[[ Given records open ]]

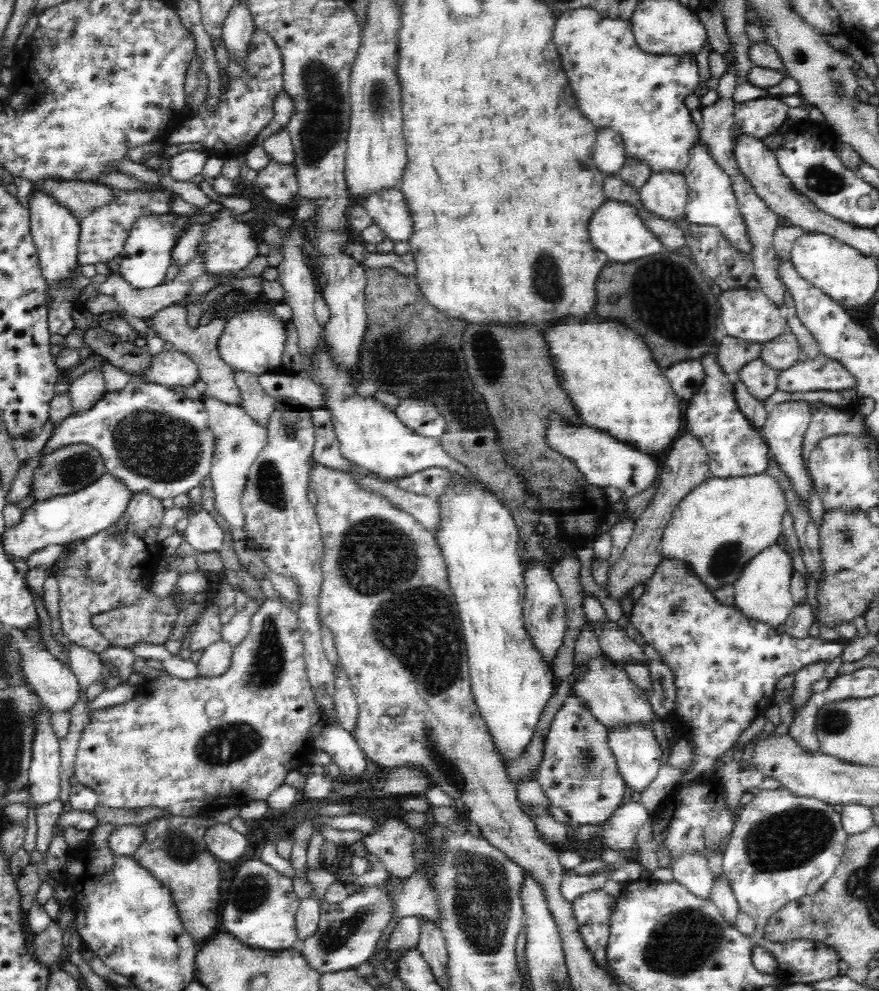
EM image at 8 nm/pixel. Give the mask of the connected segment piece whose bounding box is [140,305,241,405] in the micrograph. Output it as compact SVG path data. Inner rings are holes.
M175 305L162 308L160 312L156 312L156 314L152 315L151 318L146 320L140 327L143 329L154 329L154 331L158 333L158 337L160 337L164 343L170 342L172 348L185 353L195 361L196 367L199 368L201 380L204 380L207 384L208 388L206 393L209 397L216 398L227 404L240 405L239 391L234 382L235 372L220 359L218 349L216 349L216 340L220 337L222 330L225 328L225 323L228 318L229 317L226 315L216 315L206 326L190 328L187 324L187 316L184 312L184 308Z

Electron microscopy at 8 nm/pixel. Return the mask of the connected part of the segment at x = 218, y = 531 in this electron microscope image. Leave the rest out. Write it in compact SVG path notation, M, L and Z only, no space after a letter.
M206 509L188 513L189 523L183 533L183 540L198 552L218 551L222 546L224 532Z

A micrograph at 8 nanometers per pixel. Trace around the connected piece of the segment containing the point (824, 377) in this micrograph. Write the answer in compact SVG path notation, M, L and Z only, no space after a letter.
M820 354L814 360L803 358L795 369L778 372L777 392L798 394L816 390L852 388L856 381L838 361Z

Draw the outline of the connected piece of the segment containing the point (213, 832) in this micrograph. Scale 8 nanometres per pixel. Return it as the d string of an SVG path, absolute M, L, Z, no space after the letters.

[[ Given records closed ]]
[[ Given records open ]]

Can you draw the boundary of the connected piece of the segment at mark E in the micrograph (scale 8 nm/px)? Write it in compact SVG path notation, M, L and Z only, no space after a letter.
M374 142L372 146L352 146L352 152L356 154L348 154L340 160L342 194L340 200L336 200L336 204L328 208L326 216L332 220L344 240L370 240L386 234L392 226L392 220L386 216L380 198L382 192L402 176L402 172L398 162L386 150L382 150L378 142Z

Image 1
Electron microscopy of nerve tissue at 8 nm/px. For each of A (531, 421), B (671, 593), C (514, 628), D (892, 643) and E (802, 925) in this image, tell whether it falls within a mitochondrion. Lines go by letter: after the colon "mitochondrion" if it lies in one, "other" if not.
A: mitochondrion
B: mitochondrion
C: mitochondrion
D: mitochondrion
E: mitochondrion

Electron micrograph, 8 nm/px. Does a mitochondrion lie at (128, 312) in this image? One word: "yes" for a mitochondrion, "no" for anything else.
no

[[ Given records closed ]]

== Exercise prompt ==
Transcribe the records above exactly, beginning at the line that contains "EM image at" and ending with the line that contains "Draw the outline", both included, and nothing else.

== Answer section ==
EM image at 8 nm/pixel. Give the mask of the connected segment piece whose bounding box is [140,305,241,405] in the micrograph. Output it as compact SVG path data. Inner rings are holes.
M175 305L162 308L160 312L156 312L156 314L152 315L151 318L146 320L140 327L143 329L154 329L154 331L158 333L158 337L160 337L164 343L170 342L172 348L185 353L195 361L196 367L199 368L201 380L204 380L207 384L208 388L206 393L209 397L216 398L227 404L240 405L239 391L234 382L235 372L220 359L218 349L216 349L216 340L220 337L222 330L225 328L225 323L228 318L229 317L226 315L216 315L206 326L190 328L187 324L187 316L184 312L184 308Z

Electron microscopy at 8 nm/pixel. Return the mask of the connected part of the segment at x = 218, y = 531 in this electron microscope image. Leave the rest out. Write it in compact SVG path notation, M, L and Z only, no space after a letter.
M206 509L188 513L189 523L183 533L183 540L198 552L218 551L222 546L224 532Z

A micrograph at 8 nanometers per pixel. Trace around the connected piece of the segment containing the point (824, 377) in this micrograph. Write the answer in compact SVG path notation, M, L and Z only, no space after a letter.
M820 354L814 360L803 358L795 369L778 372L777 392L798 394L816 390L852 388L856 381L838 361Z

Draw the outline of the connected piece of the segment containing the point (213, 832) in this micrograph. Scale 8 nanometres per pixel. Return it as the d string of an SVG path, absolute M, L, Z, no space after the letters.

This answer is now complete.